** PAGE TEXT follows **
However, such thinking and contemplating should not be done without guidance of a learned person, because one risks following his whims and fancies, and gives his own wrong interpretation of the knowledge of Allah.
Knowledge of Allah positions us in a state of obedience to Allah at all times. The cleaner one’s spiritual state, the easier obedience to Allah is.
Ali ibn Abi Talib RA advised:
“Acquire knowledge, because he who acquires it, in the way of the Lord, performs an act of piety; who speaks of it praises the Lord; who seeks it, adores God, who dispenses instruction in it, bestows alms; and who imparts it to its fitting objects, performs an act of devotion to God.
Knowledge enables its possessor to distinguish what is forbidden from what is not; lights the way to Heaven; it is our friend in the desert, our companion in solitude, our companion, when bereft of friends; it guides us to happiness; it sustains us in misery; it is our ornament in the company of friends; it serves as an armour against our enemies.
With knowledge, the creatures of Allah rise to the heights of goodness and to noble position, associates with the sovereigns in this world and attains the perfection of happiness in the next.”
He also advised to treat others with empathy and compassion. If you were to meet someone older, imagine that he is your father, if you were to meet a peer, imagine he is your brother, and if you were to meet someone younger, imagine that he is your son. Humility is imperative in the acquisition of knowledge.
Luqman the Wise advised his son that religion has three signs: Faith (iman), knowledge (‘ilm) and deeds (‘aml). He also said: “O my son! Be a companion of the wise and sit with them and do not argue with them that they may prevent their knowledge from you.” Hence companionship is important, and this is in the quality rather than quantity of companions that we keep.
He also advised: “O My Son! Talk less and remember Allah at all places because He has warned you of His chastisement and has made you a wise observer.”
It is suggested that a wise person will divide the day into four parts: to call Allah, to judge or assess himself, to seek knowledge and good companionship and to fulfil his own necessities.
All scholars agree that knowledge and adab are interlinked. Abdullah ibn Mubarak (RA) spent thirty years learning manners, and twenty years learning knowledge. If he were told of a man possessing all the knowledge of the first and last people, but lacks adab or manner, he would not regret if he did not meet the man. However, if he were to hear about a man who possesses adab, he would yearn to meet him and would be sorrowful if he could not.
** End of PAGE TEXT **
** SOURCE MATERIAL follows **
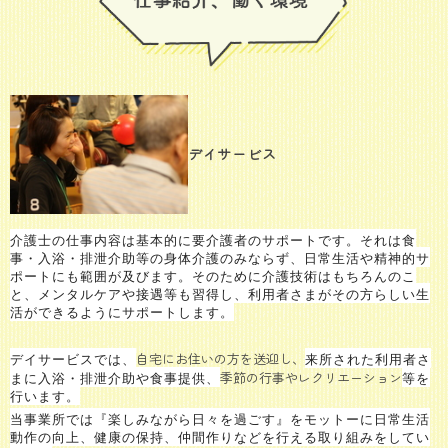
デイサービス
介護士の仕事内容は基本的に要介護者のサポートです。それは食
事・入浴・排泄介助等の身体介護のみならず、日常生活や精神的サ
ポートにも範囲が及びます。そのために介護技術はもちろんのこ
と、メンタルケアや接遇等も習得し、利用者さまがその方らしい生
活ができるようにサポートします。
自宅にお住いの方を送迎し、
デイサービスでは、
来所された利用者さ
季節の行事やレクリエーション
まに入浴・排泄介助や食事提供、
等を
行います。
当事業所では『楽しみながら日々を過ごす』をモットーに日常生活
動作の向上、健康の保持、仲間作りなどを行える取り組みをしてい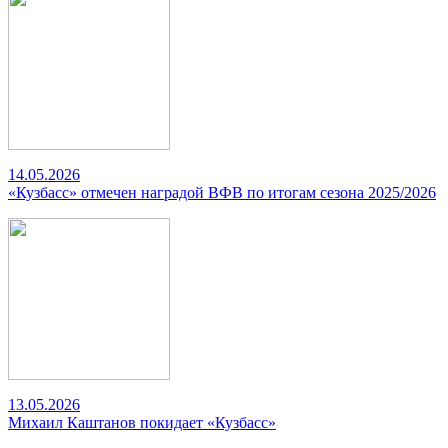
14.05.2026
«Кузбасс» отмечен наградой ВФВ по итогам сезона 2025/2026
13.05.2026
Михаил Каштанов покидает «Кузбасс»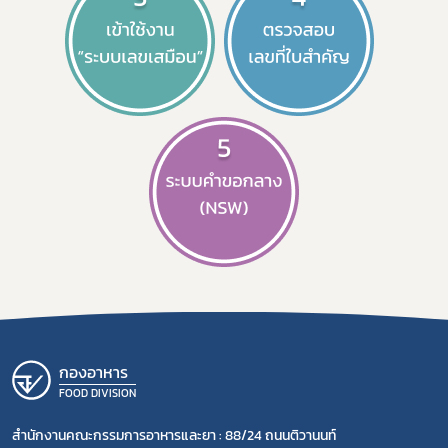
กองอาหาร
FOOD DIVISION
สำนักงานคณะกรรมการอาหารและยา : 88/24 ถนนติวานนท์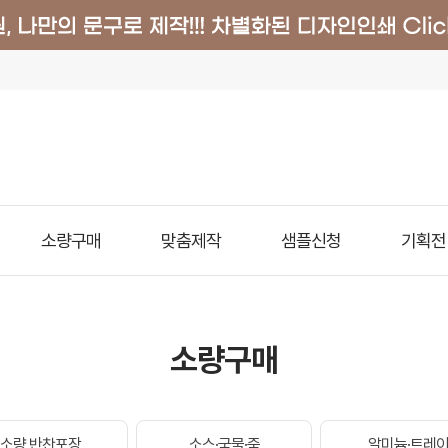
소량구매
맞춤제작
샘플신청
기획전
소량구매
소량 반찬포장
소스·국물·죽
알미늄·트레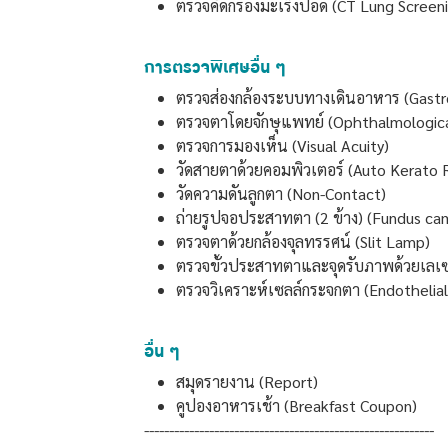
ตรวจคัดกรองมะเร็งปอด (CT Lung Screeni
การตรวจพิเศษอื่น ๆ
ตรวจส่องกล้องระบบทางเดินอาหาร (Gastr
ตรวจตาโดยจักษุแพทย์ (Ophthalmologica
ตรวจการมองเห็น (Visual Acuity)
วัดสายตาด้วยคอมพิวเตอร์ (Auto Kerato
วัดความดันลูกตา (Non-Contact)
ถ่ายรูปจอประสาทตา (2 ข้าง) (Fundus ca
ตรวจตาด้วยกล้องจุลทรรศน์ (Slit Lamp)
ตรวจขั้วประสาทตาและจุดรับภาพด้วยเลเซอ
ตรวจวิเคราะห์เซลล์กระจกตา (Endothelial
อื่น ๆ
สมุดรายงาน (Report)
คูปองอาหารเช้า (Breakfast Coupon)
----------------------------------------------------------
** End of SOURCE MATERIAL **
Copy the text on seeking knowledge starting with "Ali ibn Abi" and going on through "devotion to God.", but change "alms" to "charity". The records are separate material with no connection to the text on seeking knowledge.

◆ ANSWER SPACE
Ali ibn Abi Talib RA advised:
“Acquire knowledge, because he who acquires it, in the way of the Lord, performs an act of piety; who speaks of it praises the Lord; who seeks it, adores God, who dispenses instruction in it, bestows charity; and who imparts it to its fitting objects, performs an act of devotion to God.